• Records provided:
___
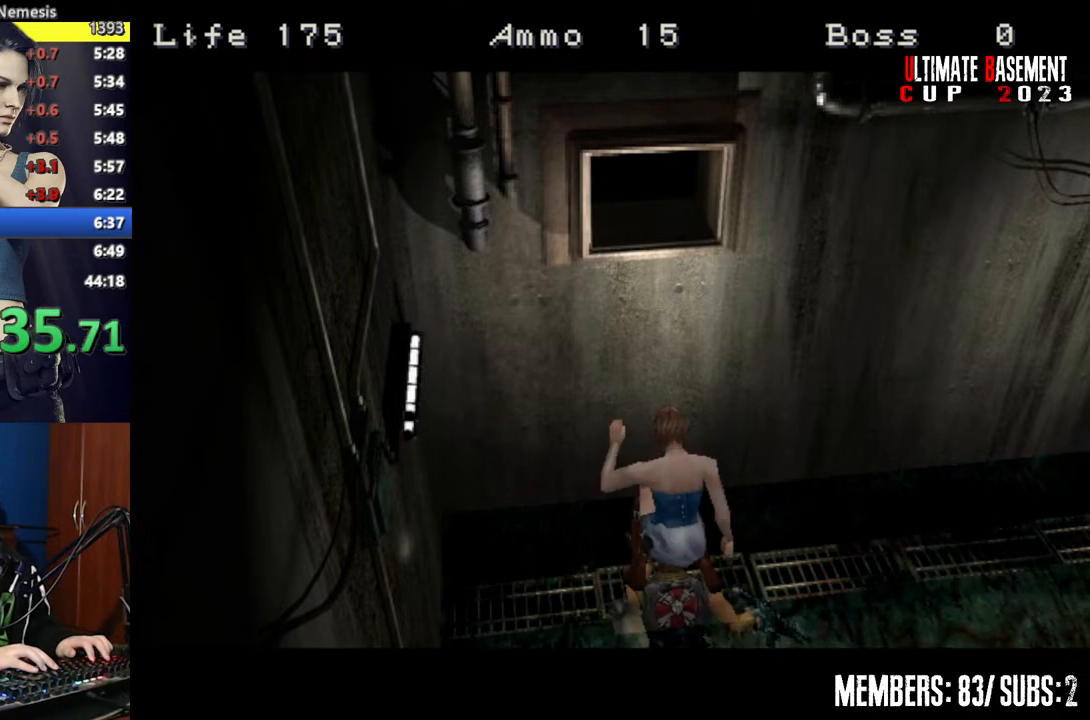
{"keys": [], "events": []}
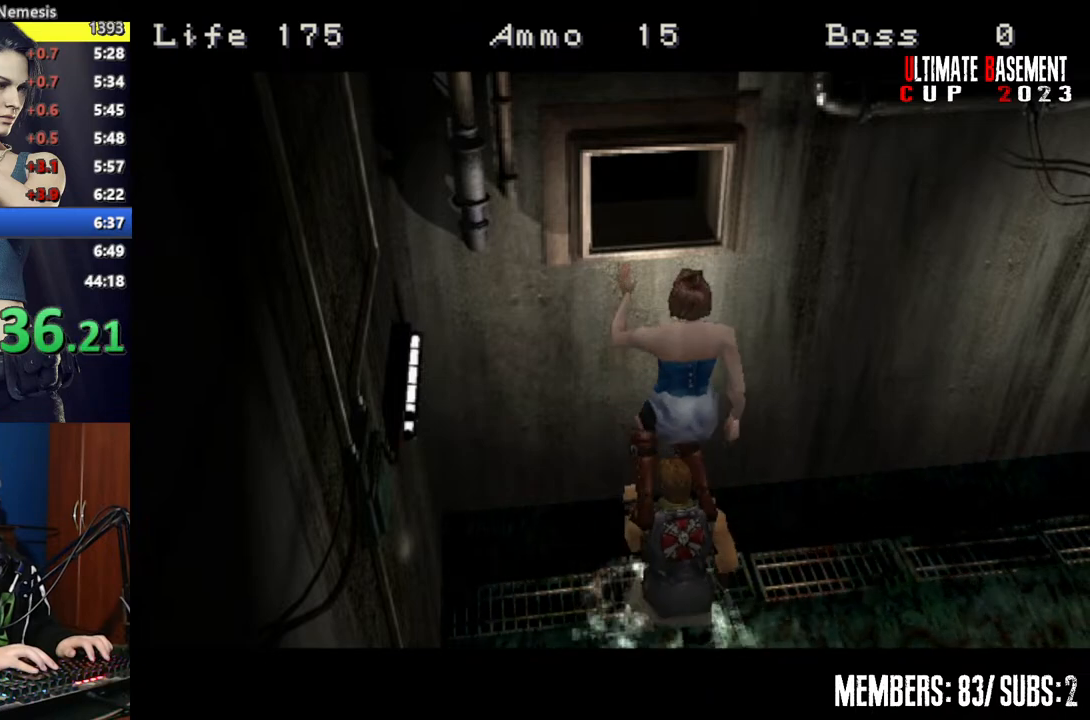
{"keys": [], "events": []}
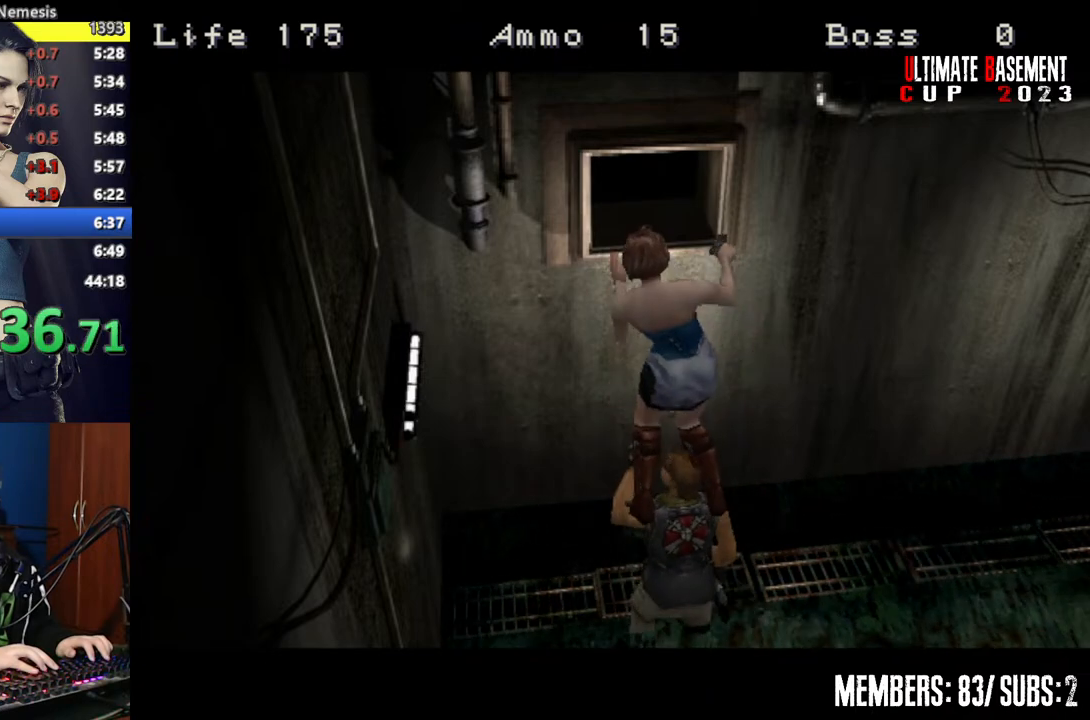
{"keys": [], "events": []}
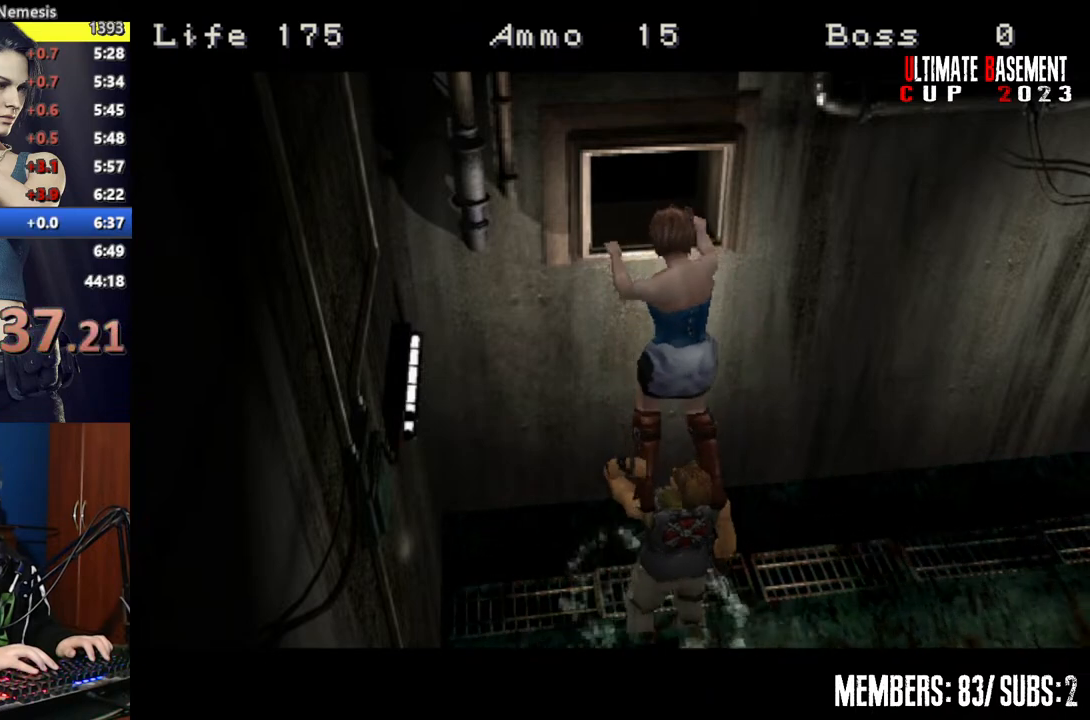
{"keys": [], "events": []}
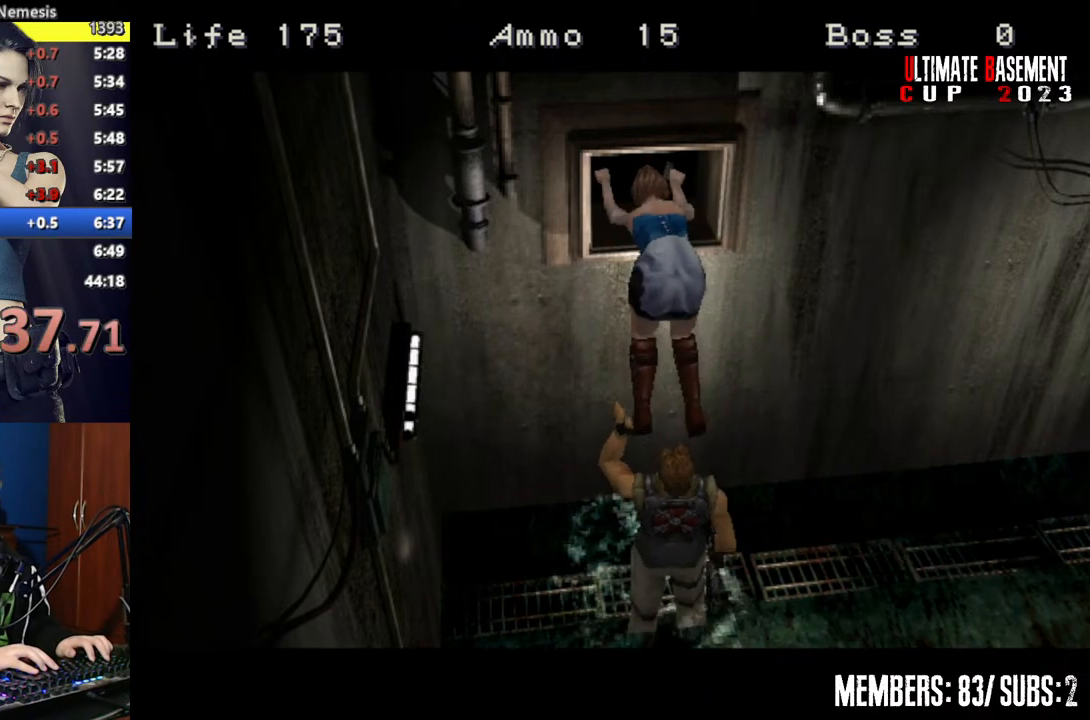
{"keys": ["shift"], "events": [[467, "shift", "down"]]}
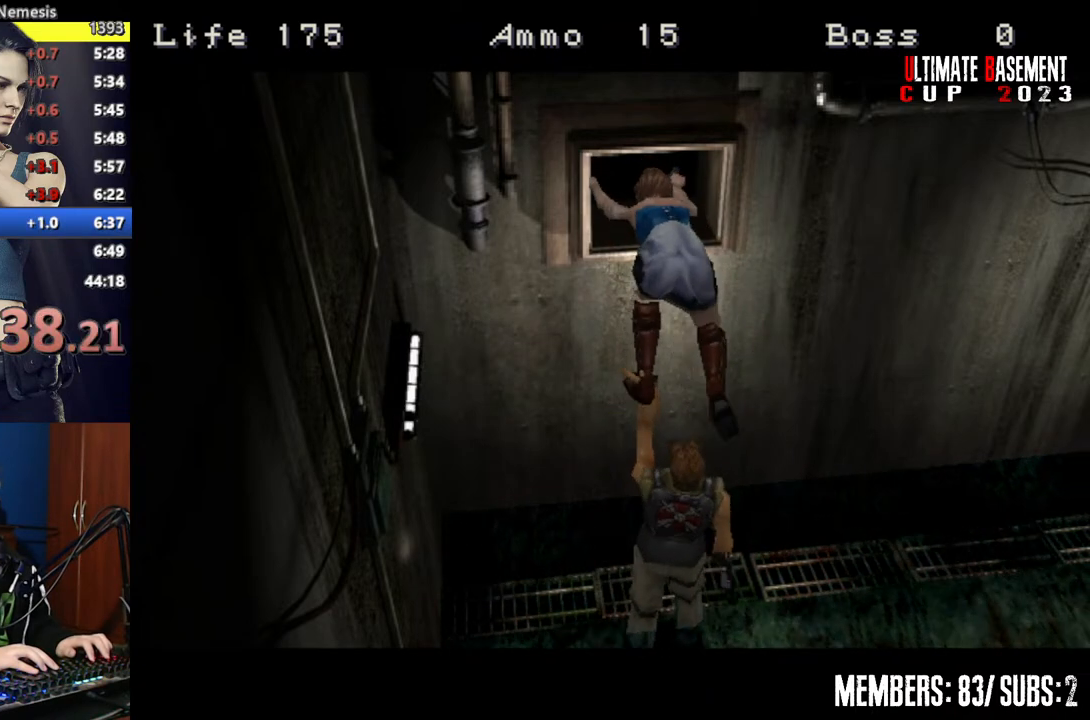
{"keys": ["a", "shift", "w"], "events": [[450, "w", "down"], [500, "a", "down"]]}
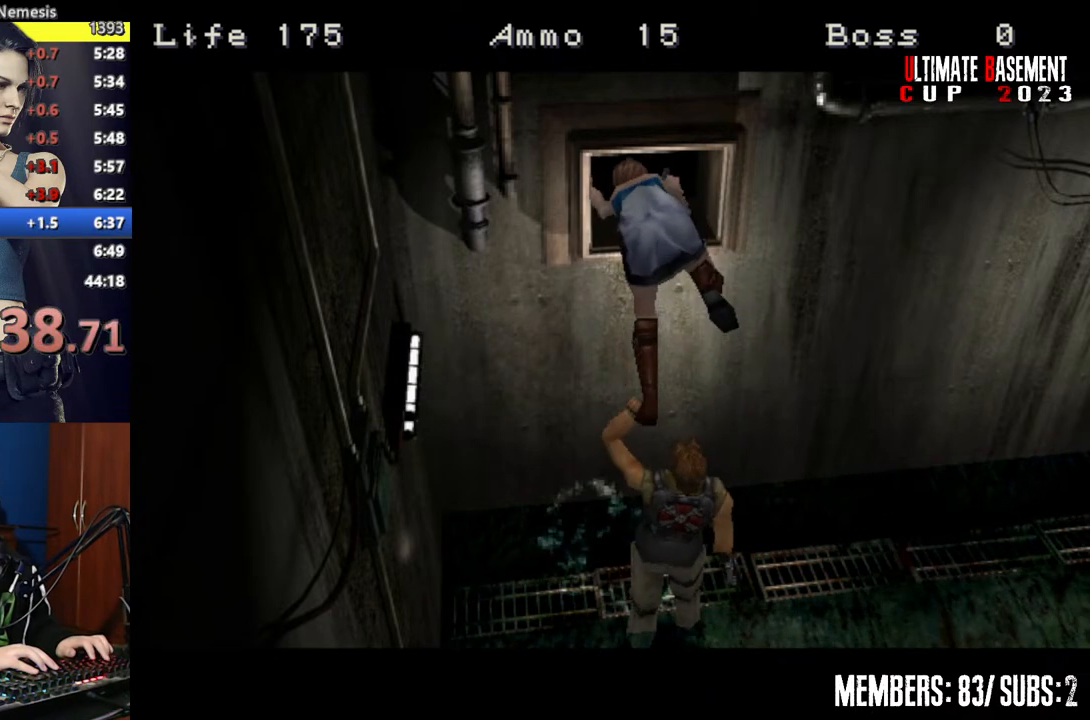
{"keys": ["a", "shift", "w"], "events": []}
___
• Task objective:
In the listing above, find each line with the word "down" and copy it out.

• Your response:
{"keys": ["shift"], "events": [[467, "shift", "down"]]}
{"keys": ["a", "shift", "w"], "events": [[450, "w", "down"], [500, "a", "down"]]}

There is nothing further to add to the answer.